I have been learning to detach myself and my emotions from dysreglations.  It's getting easier each day.  What I just went through in the last 3 days is just scary to watch.

Our anniversary was the 1st.  It ended up being her time of the month. She was also complaining of dizziness and nausea.  These are her go to excuses to get out if any affectionate or intimate situations.  It really is her time of the month, it happens so you move on.  I didn't get upset or say anything negative when she called to tell me this. She was very upset and apologetic because it's been 7 months since we've had sex.  I had never gotten my hopes up as there's always something to keep her from doing it. 

Fast forward to last night. I was cooking dinner and reading a comedy website on my phone while she laid on the couch watching tv.  She then gets up and goes and lays in the bedroom with the lights off. I go to check on her after dinner is ready.  I ask if she's ok and she quickly gets upset saying she'd rather lay in the dark than be in the room with me not talking to her.  Me cooking and reading in my phone isn't a new occurrence, that's my typical routine when she isn't feeling well.

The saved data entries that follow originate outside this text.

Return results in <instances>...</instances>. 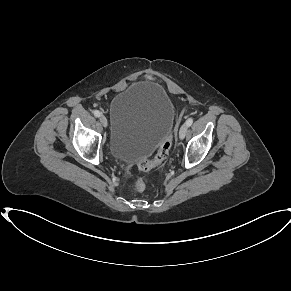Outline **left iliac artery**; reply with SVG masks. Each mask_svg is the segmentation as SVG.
<instances>
[{"label": "left iliac artery", "mask_w": 291, "mask_h": 291, "mask_svg": "<svg viewBox=\"0 0 291 291\" xmlns=\"http://www.w3.org/2000/svg\"><path fill=\"white\" fill-rule=\"evenodd\" d=\"M192 123H193V118H189V119L186 121V124H187L188 127L191 126Z\"/></svg>", "instance_id": "44dca946"}]
</instances>
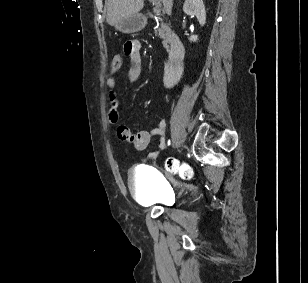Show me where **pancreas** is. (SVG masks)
<instances>
[{
    "instance_id": "1",
    "label": "pancreas",
    "mask_w": 308,
    "mask_h": 283,
    "mask_svg": "<svg viewBox=\"0 0 308 283\" xmlns=\"http://www.w3.org/2000/svg\"><path fill=\"white\" fill-rule=\"evenodd\" d=\"M159 16V14H158ZM160 23V26L156 29V33L163 39V46L168 50L169 49V41H170V34L171 30L170 27L163 22V20L158 17L157 23Z\"/></svg>"
}]
</instances>
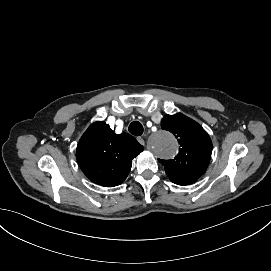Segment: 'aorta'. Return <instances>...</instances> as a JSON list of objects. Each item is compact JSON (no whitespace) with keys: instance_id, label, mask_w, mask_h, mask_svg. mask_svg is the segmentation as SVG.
Returning <instances> with one entry per match:
<instances>
[{"instance_id":"1","label":"aorta","mask_w":271,"mask_h":271,"mask_svg":"<svg viewBox=\"0 0 271 271\" xmlns=\"http://www.w3.org/2000/svg\"><path fill=\"white\" fill-rule=\"evenodd\" d=\"M151 150L162 158H172L178 150L177 140L166 131H159L150 139Z\"/></svg>"}]
</instances>
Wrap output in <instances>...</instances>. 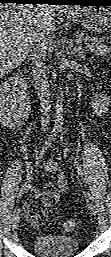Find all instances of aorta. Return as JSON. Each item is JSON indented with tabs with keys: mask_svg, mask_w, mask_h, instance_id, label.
Instances as JSON below:
<instances>
[{
	"mask_svg": "<svg viewBox=\"0 0 111 257\" xmlns=\"http://www.w3.org/2000/svg\"><path fill=\"white\" fill-rule=\"evenodd\" d=\"M55 108H56V114H57V121H59V118L61 117V112L63 110L62 92H58Z\"/></svg>",
	"mask_w": 111,
	"mask_h": 257,
	"instance_id": "1",
	"label": "aorta"
}]
</instances>
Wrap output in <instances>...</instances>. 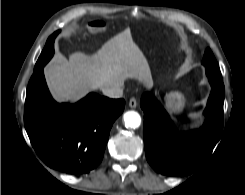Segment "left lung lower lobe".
Segmentation results:
<instances>
[{
  "mask_svg": "<svg viewBox=\"0 0 245 195\" xmlns=\"http://www.w3.org/2000/svg\"><path fill=\"white\" fill-rule=\"evenodd\" d=\"M211 93L204 111L206 121L199 129L180 133L167 112L150 93L143 94L144 145L152 168L163 175L179 176L194 172L211 154L223 129L225 89L222 80L208 77Z\"/></svg>",
  "mask_w": 245,
  "mask_h": 195,
  "instance_id": "0a47b994",
  "label": "left lung lower lobe"
}]
</instances>
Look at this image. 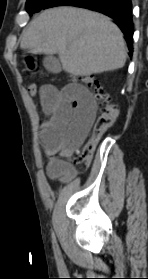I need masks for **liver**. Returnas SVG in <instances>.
Returning <instances> with one entry per match:
<instances>
[{
    "mask_svg": "<svg viewBox=\"0 0 148 279\" xmlns=\"http://www.w3.org/2000/svg\"><path fill=\"white\" fill-rule=\"evenodd\" d=\"M21 48L58 53L64 71L75 76L120 69L126 62L120 29L105 15L74 7L42 12L23 34Z\"/></svg>",
    "mask_w": 148,
    "mask_h": 279,
    "instance_id": "liver-1",
    "label": "liver"
}]
</instances>
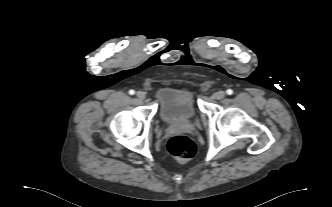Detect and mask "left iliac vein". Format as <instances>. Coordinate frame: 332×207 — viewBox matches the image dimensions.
<instances>
[{
  "mask_svg": "<svg viewBox=\"0 0 332 207\" xmlns=\"http://www.w3.org/2000/svg\"><path fill=\"white\" fill-rule=\"evenodd\" d=\"M225 97V92L224 91H217L213 94V98L216 100H221Z\"/></svg>",
  "mask_w": 332,
  "mask_h": 207,
  "instance_id": "1",
  "label": "left iliac vein"
}]
</instances>
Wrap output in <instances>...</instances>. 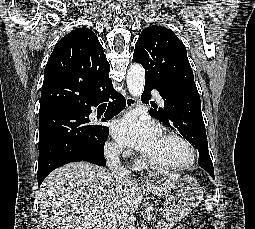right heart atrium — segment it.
<instances>
[{
	"mask_svg": "<svg viewBox=\"0 0 255 229\" xmlns=\"http://www.w3.org/2000/svg\"><path fill=\"white\" fill-rule=\"evenodd\" d=\"M105 154L111 158H117V157H130L132 153L130 151L125 150L121 145L109 142L105 145L104 148Z\"/></svg>",
	"mask_w": 255,
	"mask_h": 229,
	"instance_id": "obj_1",
	"label": "right heart atrium"
}]
</instances>
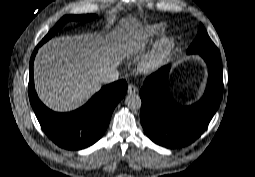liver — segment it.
<instances>
[{"label":"liver","instance_id":"liver-1","mask_svg":"<svg viewBox=\"0 0 255 177\" xmlns=\"http://www.w3.org/2000/svg\"><path fill=\"white\" fill-rule=\"evenodd\" d=\"M121 36L82 34L52 39L34 63L41 100L58 111L76 109L101 88V74L122 58Z\"/></svg>","mask_w":255,"mask_h":177}]
</instances>
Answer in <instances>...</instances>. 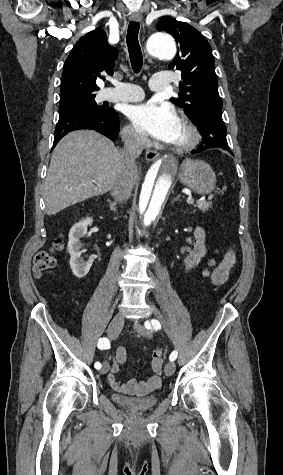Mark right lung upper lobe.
I'll use <instances>...</instances> for the list:
<instances>
[{
  "label": "right lung upper lobe",
  "instance_id": "right-lung-upper-lobe-1",
  "mask_svg": "<svg viewBox=\"0 0 283 475\" xmlns=\"http://www.w3.org/2000/svg\"><path fill=\"white\" fill-rule=\"evenodd\" d=\"M118 50L107 43L101 27L82 36L67 57L62 75L61 91L95 93L96 81L102 74H113Z\"/></svg>",
  "mask_w": 283,
  "mask_h": 475
}]
</instances>
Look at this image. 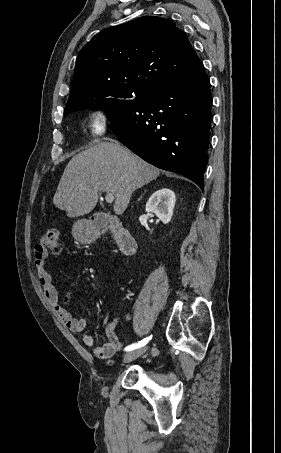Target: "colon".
Wrapping results in <instances>:
<instances>
[{"instance_id": "5ec220e1", "label": "colon", "mask_w": 281, "mask_h": 453, "mask_svg": "<svg viewBox=\"0 0 281 453\" xmlns=\"http://www.w3.org/2000/svg\"><path fill=\"white\" fill-rule=\"evenodd\" d=\"M60 227L48 226L45 235L42 237L39 249L45 251V256L42 258V262L46 261L50 256H58L61 252L59 242ZM37 260V256H36Z\"/></svg>"}]
</instances>
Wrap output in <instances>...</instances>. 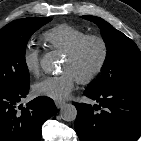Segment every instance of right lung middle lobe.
Masks as SVG:
<instances>
[{
    "instance_id": "right-lung-middle-lobe-1",
    "label": "right lung middle lobe",
    "mask_w": 141,
    "mask_h": 141,
    "mask_svg": "<svg viewBox=\"0 0 141 141\" xmlns=\"http://www.w3.org/2000/svg\"><path fill=\"white\" fill-rule=\"evenodd\" d=\"M50 18H23L0 30V91L18 90L29 85L25 48L31 35Z\"/></svg>"
}]
</instances>
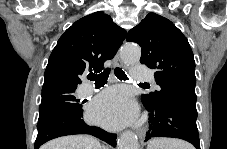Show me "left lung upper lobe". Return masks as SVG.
<instances>
[{"label": "left lung upper lobe", "instance_id": "1", "mask_svg": "<svg viewBox=\"0 0 227 149\" xmlns=\"http://www.w3.org/2000/svg\"><path fill=\"white\" fill-rule=\"evenodd\" d=\"M127 41L142 48L141 63L157 70L154 74L159 91L143 94L150 103L170 100L196 106L195 61L187 38L167 18L149 13L131 29Z\"/></svg>", "mask_w": 227, "mask_h": 149}]
</instances>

Fast forward to today and it's one nasty text after another.  My point is this: I know why she is acting the way she is acting. She is most likely projecting her anger at herself over our anniversary on to me. I knew it was coming after how she acted last night.  It doesn't make it easier to deal with but at least I'm not blind sided. 

It's just scary to watch it happen from a detached point of view.  Almost like a dream where you're stuck on a train track and unable to walk while a train is coning straight for you.  I don't know how else to describe it.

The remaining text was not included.